Mostrei o papel e ele tirou o capuz para ler melhor. Ele tinha cabelos lisos e sedosos, metade brancos puros e metades ruivos, diferente, únicos, como ver uma fogueira através de um pote de mel, e se só aquilo não bastasse ele tinha olhos heterocromáticos, o esquerdo tão intimidador quanto a tempestade acima de nós e o outro azul turquesa tão límpido e vivo, nem mesmo a cicatriz envolta deles diminuía a sua beleza. Sua voz grave combinava perfeitamente com sua figura.

—É na mesma rua da minha casa, se não ligar de me seguir posso te levar até lá.

—Tudo bem — Desci da minha moto e a coloquei no ponto morto para caminhar ao seu lado — Desculpe te atrapalhar.

—Tudo bem, eu estava sozinho mesmo.

—Voltando da escola?

—Treino.

—De qual esporte?

—Natação — Ele disse simplista mas não o achei mal educado, apenas... direto.

—Interessante. Tem quantos anos?

—Dezoito e você?

—Vinte e sete. Faz faculdade?

—Sim, você sempre faz tantas perguntas?

—Sim, eu sou jornalista — Respondi rindo um pouco — Mas não precisa as responder se não quiser.

—Faço faculdade de advocacia, primeiro ano.

—Advocacia definitivamente não combina comigo.

—Nem comigo, mas é meio que uma tradição.

—O que você gostaria de fazer? — Olhei para ele e notei que seu rosto me lembrava alguém, mas confuso como eu estava não sabia dizer quem exatamente.

—Queria ser um nadador profissional, mas esse é um sonho distante.

—Não diga isso, você ainda é jovem, pode conseguir se quiser.

Ele deu de ombros e continuamos nossa conversa simples.

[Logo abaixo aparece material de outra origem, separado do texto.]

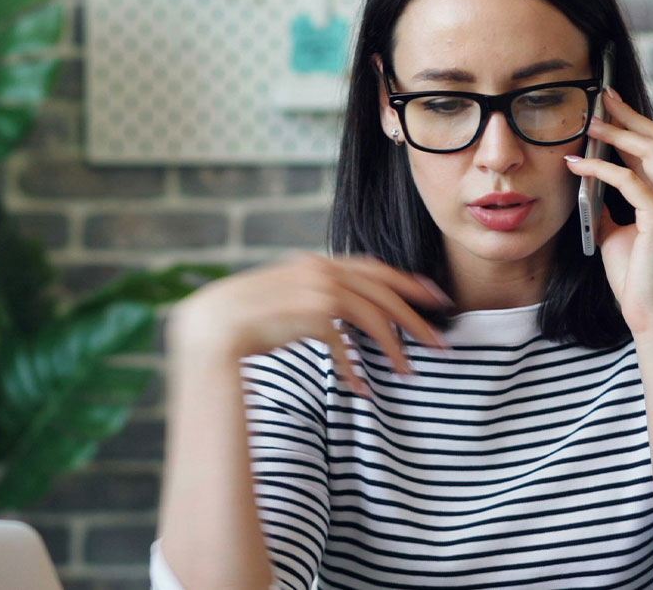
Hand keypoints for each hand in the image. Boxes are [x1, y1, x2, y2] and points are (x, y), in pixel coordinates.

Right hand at [166, 253, 452, 396]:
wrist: (211, 326)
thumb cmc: (243, 319)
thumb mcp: (285, 297)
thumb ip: (313, 297)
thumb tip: (339, 316)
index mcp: (316, 263)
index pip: (374, 268)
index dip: (407, 282)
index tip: (433, 296)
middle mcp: (322, 270)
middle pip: (385, 291)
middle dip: (416, 316)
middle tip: (440, 340)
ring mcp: (319, 290)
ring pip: (375, 317)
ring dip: (394, 346)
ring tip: (407, 371)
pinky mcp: (314, 315)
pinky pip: (346, 345)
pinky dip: (354, 369)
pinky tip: (361, 388)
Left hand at [564, 88, 652, 334]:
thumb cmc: (637, 279)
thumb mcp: (617, 235)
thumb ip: (609, 209)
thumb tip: (587, 186)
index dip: (637, 124)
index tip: (612, 106)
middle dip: (631, 117)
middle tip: (602, 97)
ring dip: (619, 134)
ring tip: (590, 123)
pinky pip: (629, 182)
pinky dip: (601, 170)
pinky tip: (577, 165)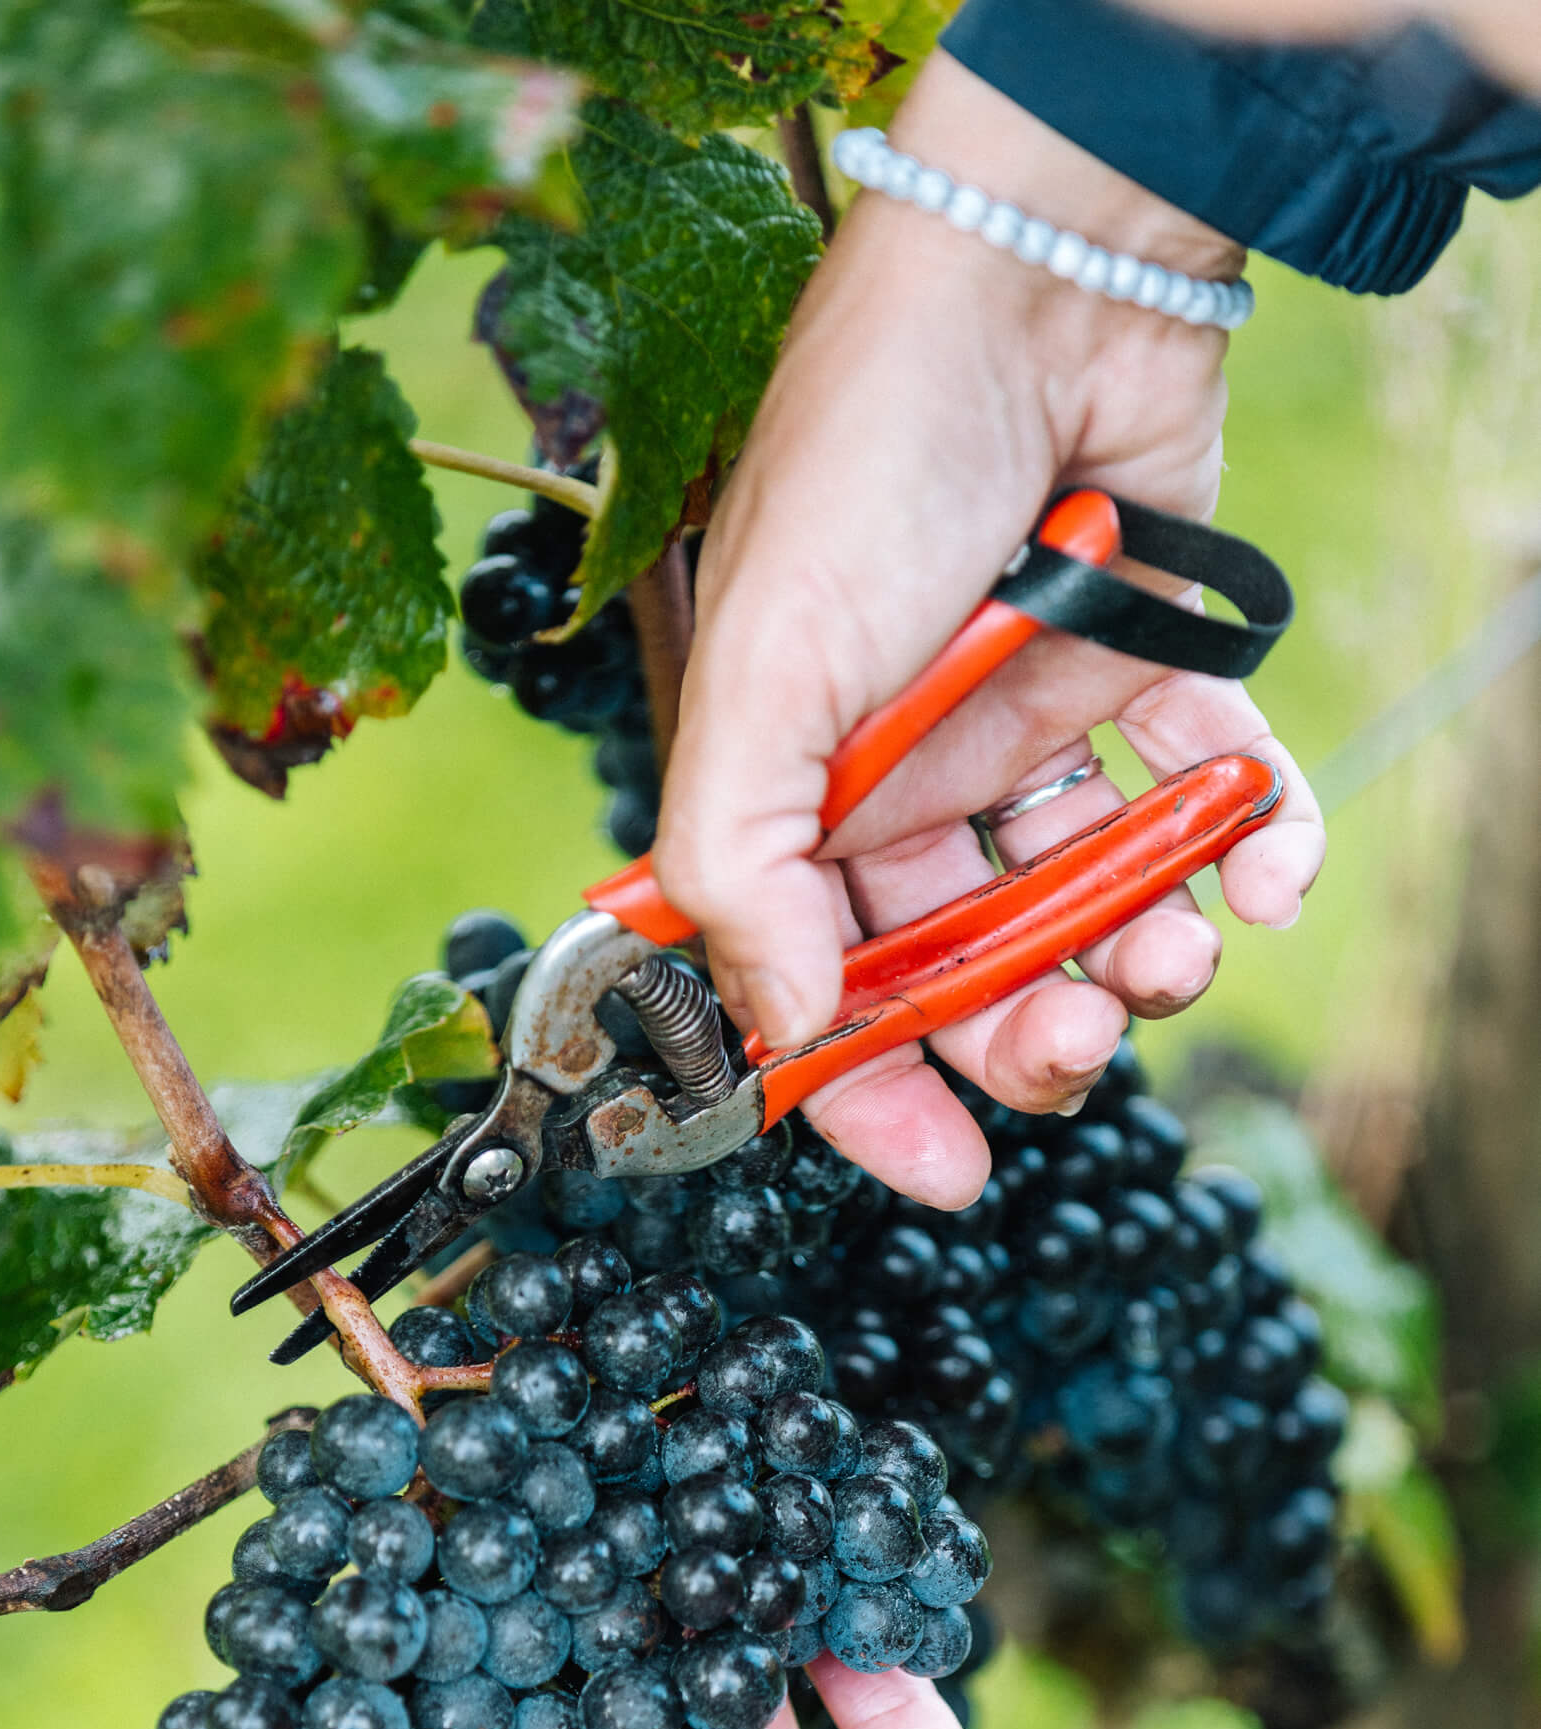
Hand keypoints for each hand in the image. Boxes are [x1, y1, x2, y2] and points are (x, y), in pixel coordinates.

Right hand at [656, 51, 1324, 1205]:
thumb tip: (785, 1023)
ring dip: (1143, 953)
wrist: (1043, 275)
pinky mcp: (1146, 669)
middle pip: (968, 964)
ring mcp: (1031, 727)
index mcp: (798, 796)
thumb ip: (744, 859)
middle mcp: (910, 779)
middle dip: (1027, 1030)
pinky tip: (1266, 858)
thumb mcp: (763, 671)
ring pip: (1091, 899)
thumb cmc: (869, 463)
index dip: (871, 1091)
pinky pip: (1207, 791)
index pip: (818, 986)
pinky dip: (1252, 841)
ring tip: (1180, 948)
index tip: (946, 1171)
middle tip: (1081, 1040)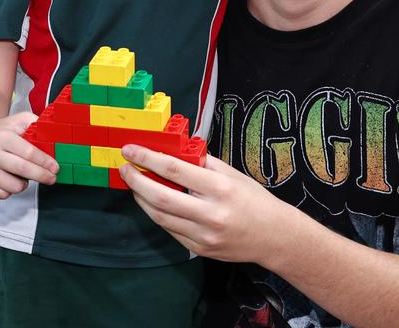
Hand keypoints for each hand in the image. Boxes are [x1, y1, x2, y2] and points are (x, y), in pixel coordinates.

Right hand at [0, 111, 58, 198]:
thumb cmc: (3, 130)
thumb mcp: (20, 120)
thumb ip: (38, 126)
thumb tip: (57, 137)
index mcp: (2, 137)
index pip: (28, 153)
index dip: (45, 162)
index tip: (55, 167)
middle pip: (23, 170)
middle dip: (42, 175)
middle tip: (52, 177)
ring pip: (14, 187)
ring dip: (25, 183)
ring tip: (24, 173)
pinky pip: (3, 194)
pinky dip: (11, 189)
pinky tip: (10, 177)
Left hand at [120, 146, 294, 263]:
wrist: (273, 236)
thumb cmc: (254, 200)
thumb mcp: (233, 173)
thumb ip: (204, 163)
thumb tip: (175, 149)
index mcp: (220, 188)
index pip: (175, 170)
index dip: (148, 158)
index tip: (131, 149)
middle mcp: (211, 213)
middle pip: (161, 197)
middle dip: (137, 180)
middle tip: (125, 168)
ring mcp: (204, 235)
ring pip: (161, 216)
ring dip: (142, 198)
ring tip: (135, 184)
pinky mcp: (199, 249)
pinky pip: (170, 230)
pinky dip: (158, 214)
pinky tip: (153, 202)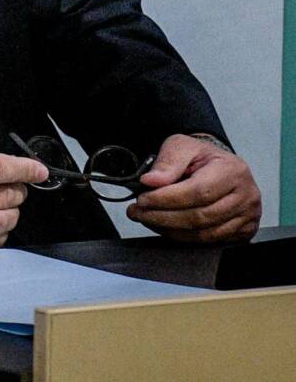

Ele era um garoto fácil de conversar, calmo e sincero. Eu nem notei o caminho que fizemos, só percebi quando ele indicou a casa dele e se despediu. Eu busquei o número e vi que ele morava ao lado da minha mãe, e só então notei que não nos apresentamos. Parei no portão grande de ferro e apertei o interfone no instante que a chuva começou a cair.